Granted, his flawed personality is kind of the point. Prom Night III: The Last Kiss should, to some extent, be viewed as a morality play in which our passive protagonist pays a gruesome price for failing to take control of his own existence. What with its light plot, morbid humour, and conceptual (albeit gratuitous) twist at the end, the story might have worked as a half-hour episode of Tales from the Crypt. As a full-length feature, though, the whole thing drags about as much as a real-life prom (remember: Alex is your date).
The problem for me lies in Oliver and Simpson expecting us to roll on the floor laughing every time our ghostly prom queen snuffs out a human life.
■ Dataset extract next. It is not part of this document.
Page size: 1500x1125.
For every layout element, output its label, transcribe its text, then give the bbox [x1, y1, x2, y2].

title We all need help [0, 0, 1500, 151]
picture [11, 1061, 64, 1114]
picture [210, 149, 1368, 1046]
Don’t get me wrong. Anyone familiar with Sam Raimi’s Evil Dead II: Dead by Dawn (1987) knows horror comedy is a viable subgenre. However, I can’t help but reject Prom Night III: The Last Kiss when it’s piling up the bodies as if death in and of itself made for a sufficient punch line. I would’ve rather Mary Lou continued to symbolise adolescent cruelty instead of pandering to it.